* _Travail à faire_
A. D'après la critique du film The Lunchbox, quel incident déclenche l'histoire ?
B. Recopiez, dans la critique de The Lunchbox, le passage allant de « Irfan Khan est » jusqu'à « en plus solitaires. ».

═════ Extrait choisi

The Lunchbox, premier long métrage de Ritesh Batra, est une romance qui se déroule à Mumbai, mais son style est plus Hollywood que Bollywood, et j'oserai dire même Old Hollywood : si vous avez aimé « Vous avez un message », lequel est déjà inspiré par le « rendez-vous » de Lubitsch en 1940, vous ne devriez pas être dépaysés.


Les dabbawallas de Mumbai, ou livreurs de repas, sont reconnus pour leur efficacité dans le transport des repas chauds des ménages vers le lieu de travail. Le film part de l'incident déclencheur totalement improbable qu'un livreur se trompe de destinataire.


Bien que le film ait été tourné sur place dans la ville animée et moderne, avec un étrange naturalisme un peu « studio ère américaine », le rythme est mesuré, retenu, classique d'un romance des années 40 ou 50. La comédie est plus ironique que bruyante, le mélodrame est discret : on est loin des feux d'artifices indiens habituels.


Irfan Khan est veuf, il travaille dans une étude comptable, une sorte de cour des comptes à l'Indienne. A partir d'un beau joru il commence à recevoir chaque midi par erreur une Lunch Box qui vient de Ila, une femme au foyer négligée par son mari.
Ainsi commence une amitié épistolaire qui est rassurant de par son anonymat et cathartique pour les deux âmes de plus en plus solitaires.

══════════
═════ Lignes présentées

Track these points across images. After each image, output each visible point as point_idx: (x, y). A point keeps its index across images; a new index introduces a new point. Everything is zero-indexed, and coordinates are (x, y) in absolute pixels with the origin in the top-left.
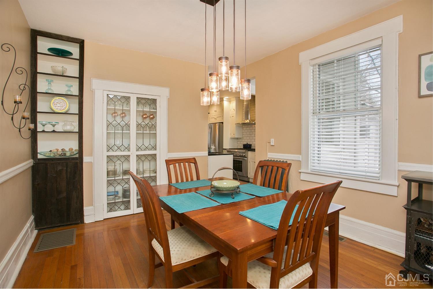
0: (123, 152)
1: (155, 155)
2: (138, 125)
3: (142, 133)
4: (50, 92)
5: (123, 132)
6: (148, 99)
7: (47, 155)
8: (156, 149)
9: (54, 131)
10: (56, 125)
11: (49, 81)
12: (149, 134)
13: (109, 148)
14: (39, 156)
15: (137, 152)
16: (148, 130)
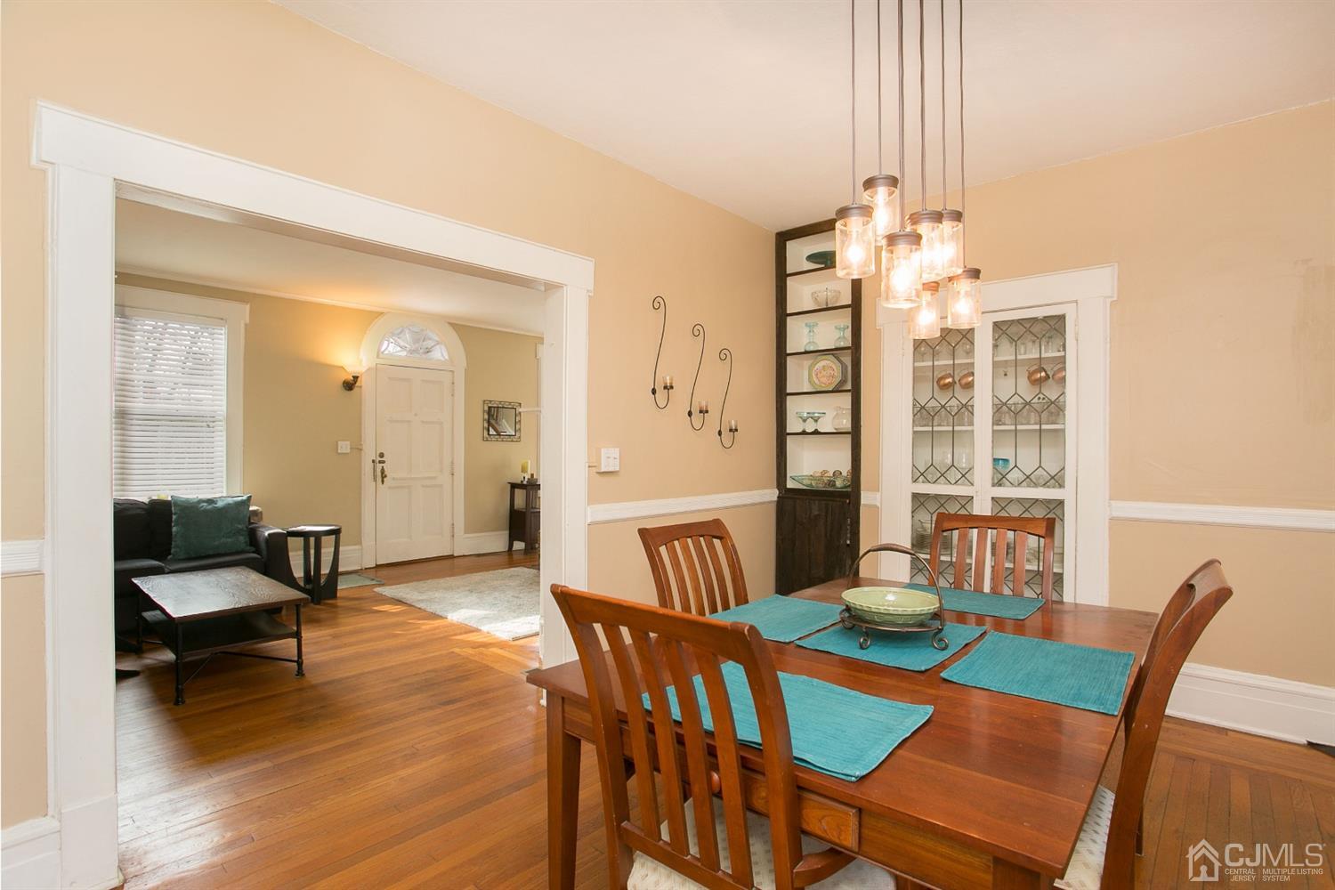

══════════

* _Corrigé_
A. Un livreur de repas se trompe de destinataire.

B.
Irfan Khan est veuf, il travaille dans une étude comptable, une sorte de cour des comptes à l'Indienne. A partir d'un beau joru il commence à recevoir chaque midi par erreur une Lunch Box qui vient de Ila, une femme au foyer négligée par son mari.
Ainsi commence une amitié épistolaire qui est rassurant de par son anonymat et cathartique pour les deux âmes de plus en plus solitaires.